The Augustus Prince Award consists of a $3,000 honorarium, and the winner will give a presentation on their research during an award ceremony.
Award Eligibility and Nominations
- Candidates must be of Black/African descent
- Candidates must be enrolled in a master's or Ph.D. program and have conducted research relevant to their thesis at Brookhaven Lab.
- Applications must contain a letter of nomination describing the candidate's research and potential; the candidate's name and educational institution; the nominator's name and contact information; a summary (two pages maximum) prepared by the student that includes a description of the thesis research; and the candidate's CV.

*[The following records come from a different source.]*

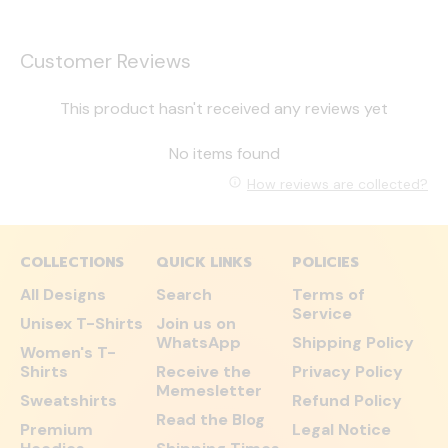
Customer Reviews
This product hasn't received any reviews yet
No items found
How reviews are collected?
COLLECTIONS
QUICK LINKS
POLICIES
All Designs
Search
Terms of
Service
Unisex T-Shirts
Join us on
WhatsApp
Shipping Policy
Women's T-
Shirts
Receive the
Privacy Policy
Memesletter
Sweatshirts
Refund Policy
Read the Blog
Premium
Legal Notice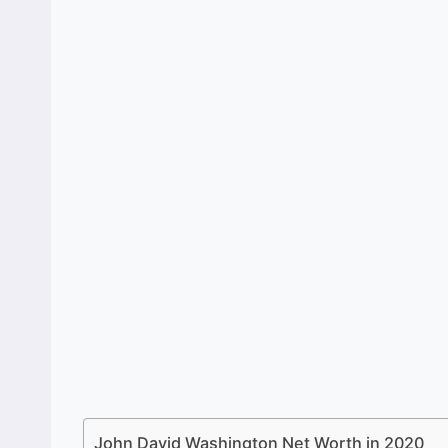
John David Washington Net Worth in 2020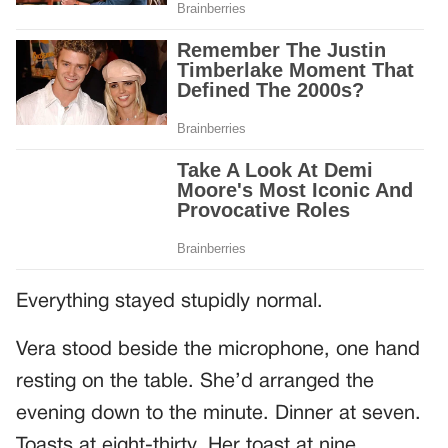
Everything stayed stupidly normal.
Vera stood beside the microphone, one hand
resting on the table. She’d arranged the
evening down to the minute. Dinner at seven.
Toasts at eight-thirty. Her toast at nine.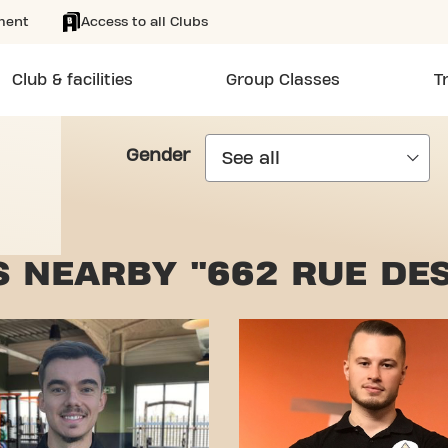
ment
Access to all Clubs
Club & facilities
Group Classes
T
Gender
 NEARBY "662 RUE DE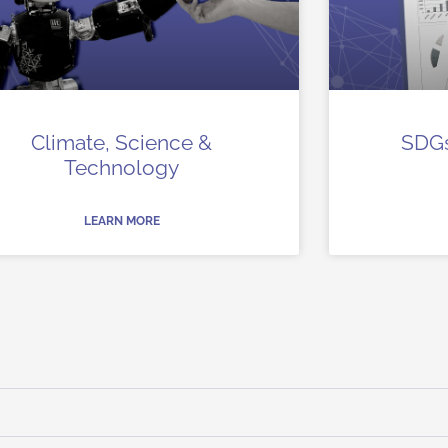
Climate, Science &
SDGs
Technology
LEARN MORE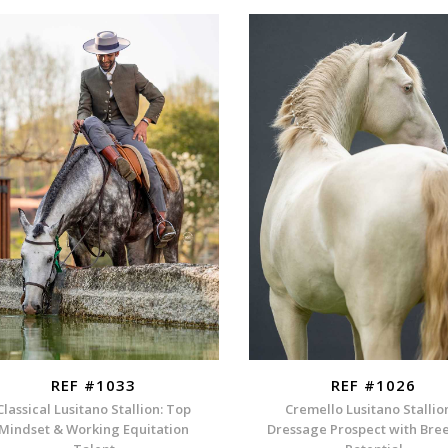
REF #1033
REF #1026
Classical Lusitano Stallion: Top
Cremello Lusitano Stallio
Mindset & Working Equitation
Dressage Prospect with Bre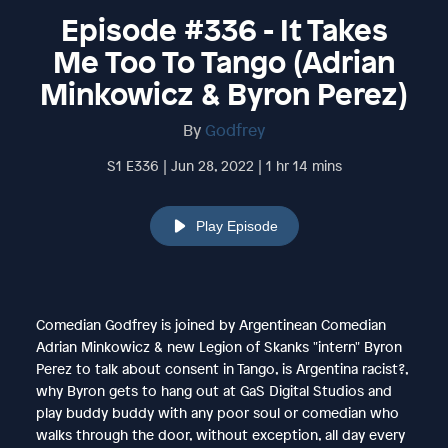
Episode #336 - It Takes
Me Too To Tango (Adrian
Minkowicz & Byron Perez)
By
Godfrey
S1 E336 | Jun 28, 2022 | 1 hr 14 mins
Play Episode
Comedian Godfrey is joined by Argentinean Comedian
Adrian Minkowicz & new Legion of Skanks "intern" Byron
Perez to talk about consent in Tango, is Argentina racist?,
why Byron gets to hang out at GaS Digital Studios and
play buddy buddy with any poor soul or comedian who
walks through the door, without exception, all day every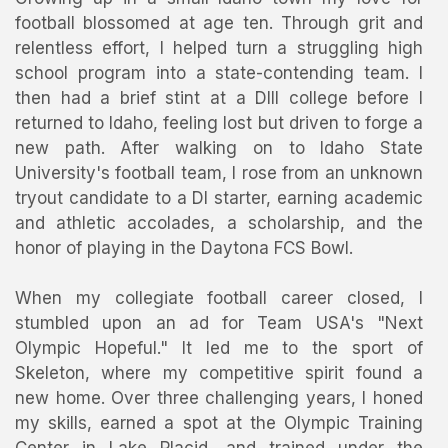
football blossomed at age ten. Through grit and
relentless effort, I helped turn a struggling high
school program into a state-contending team. I
then had a brief stint at a DIII college before I
returned to Idaho, feeling lost but driven to forge a
new path. After walking on to Idaho State
University's football team, I rose from an unknown
tryout candidate to a DI starter, earning academic
and athletic accolades, a scholarship, and the
honor of playing in the Daytona FCS Bowl.
When my collegiate football career closed, I
stumbled upon an ad for Team USA's "Next
Olympic Hopeful." It led me to the sport of
Skeleton, where my competitive spirit found a
new home. Over three challenging years, I honed
my skills, earned a spot at the Olympic Training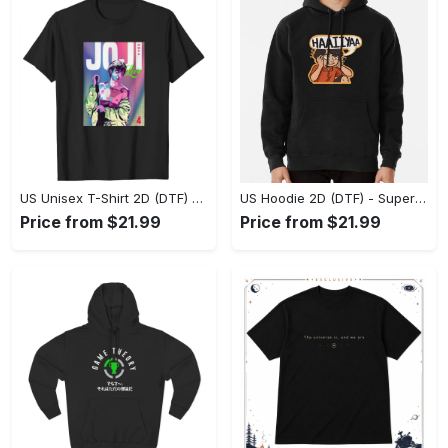
US Unisex T-Shirt 2D (DTF) - Premium Craftsmanship, Embrace the Elegance! - Personalized
US Hoodie 2D (DTF) - Superior Quality Materials, Shop Boldly Today! - Personalized
Price from $21.99
Price from $21.99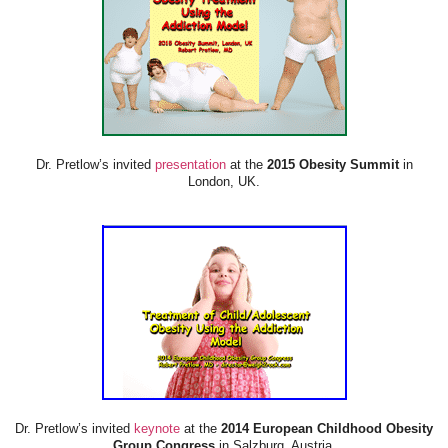
Dr. Pretlow’s invited
presentation
at the
2015 Obesity Summit
in
London, UK.
Dr. Pretlow’s invited
keynote
at the
2014 European Childhood Obesity
Group Congress
in Salzburg, Austria.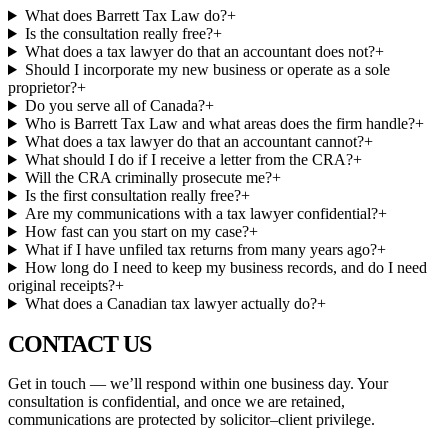
What does Barrett Tax Law do?
+
Is the consultation really free?
+
What does a tax lawyer do that an accountant does not?
+
Should I incorporate my new business or operate as a sole
proprietor?
+
Do you serve all of Canada?
+
Who is Barrett Tax Law and what areas does the firm handle?
+
What does a tax lawyer do that an accountant cannot?
+
What should I do if I receive a letter from the CRA?
+
Will the CRA criminally prosecute me?
+
Is the first consultation really free?
+
Are my communications with a tax lawyer confidential?
+
How fast can you start on my case?
+
What if I have unfiled tax returns from many years ago?
+
How long do I need to keep my business records, and do I need
original receipts?
+
What does a Canadian tax lawyer actually do?
+
CONTACT
US
Get in touch — we’ll respond within one business day. Your
consultation is confidential, and once we are retained,
communications are protected by solicitor–client privilege.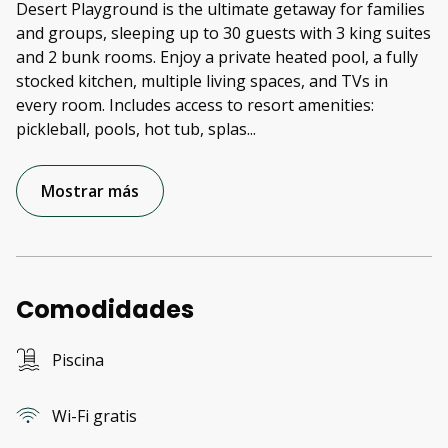
Desert Playground is the ultimate getaway for families
and groups, sleeping up to 30 guests with 3 king suites
and 2 bunk rooms. Enjoy a private heated pool, a fully
stocked kitchen, multiple living spaces, and TVs in
every room. Includes access to resort amenities:
pickleball, pools, hot tub, splas
...
Mostrar más
Comodidades
Piscina
Wi-Fi gratis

Candidates who have already completed their Ph.D. are ineligible for the award. This is a one-time award; previous awardees cannot apply again.
Completed application materials must be submitted electronically. If you have the ability to do so, it would be preferable to send your application as one PDF document. All materials must be sent by the deadline listed at the top of this page via email to AAAGPrinceAward@bnl.gov.
The applications will be evaluated by a committee comprised of current Brookhaven Lab employees.
About Augustus "Gus" Prince
Gus Prince started his career in science as the first black radarman in the United States Navy during World War II. Despite being at the top of his class in radar school, Prince faced discrimination in the Navy. He was passed up for opportunities to serve on ships several times before finding a position on a Naval ship. During his time onboard, Prince taught his fellow crew members algebra and geometry, thus earning their respect and admiration. After his time in the Navy, Prince attended the University of Pennsylvania, where he majored in physics. He then went on the University of Cincinnati where he earned his doctoral degree in physics. In 1966, he joined Brookhaven Laboratory as a nuclear scientist in the data evaluation management group. It was here that he developed the accepted method for the analysis of deformed nuclei.
Prince retired from the Lab in 1993. After his retirement, he was heavily involved in the recruitment of African-American postdocs and assistant scientists to Brookhaven. He would attend Black and other minority professional conferences to recruit postdoctoral, research students, and assistant scientists.